**Exercise instructions**
Swap "Customers" for "Clients" in everything from the line with "Jean-Baptiste" down to the line with "AutoFest live", and give back only those lines, otherwise unchanged.

Entries taken from a collection

=== Section Start ===

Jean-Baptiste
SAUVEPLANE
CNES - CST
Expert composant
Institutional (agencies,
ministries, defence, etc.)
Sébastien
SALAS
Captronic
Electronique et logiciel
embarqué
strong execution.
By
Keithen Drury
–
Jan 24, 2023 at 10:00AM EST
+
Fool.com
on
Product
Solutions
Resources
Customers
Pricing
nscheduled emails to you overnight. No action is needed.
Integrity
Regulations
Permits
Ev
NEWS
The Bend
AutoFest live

=== Section End ===
=== Section Start ===

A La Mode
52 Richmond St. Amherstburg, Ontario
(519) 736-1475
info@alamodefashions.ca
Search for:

=== Section End ===
=== Section Start ===

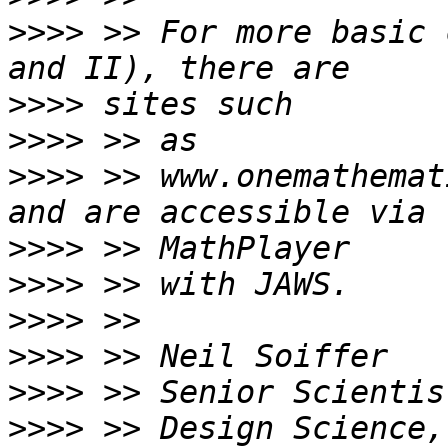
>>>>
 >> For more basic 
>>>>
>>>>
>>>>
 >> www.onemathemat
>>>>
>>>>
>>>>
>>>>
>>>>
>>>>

=== Section End ===

**Written response**
Jean-Baptiste
SAUVEPLANE
CNES - CST
Expert composant
Institutional (agencies,
ministries, defence, etc.)
Sébastien
SALAS
Captronic
Electronique et logiciel
embarqué
strong execution.
By
Keithen Drury
–
Jan 24, 2023 at 10:00AM EST
+
Fool.com
on
Product
Solutions
Resources
Clients
Pricing
nscheduled emails to you overnight. No action is needed.
Integrity
Regulations
Permits
Ev
NEWS
The Bend
AutoFest live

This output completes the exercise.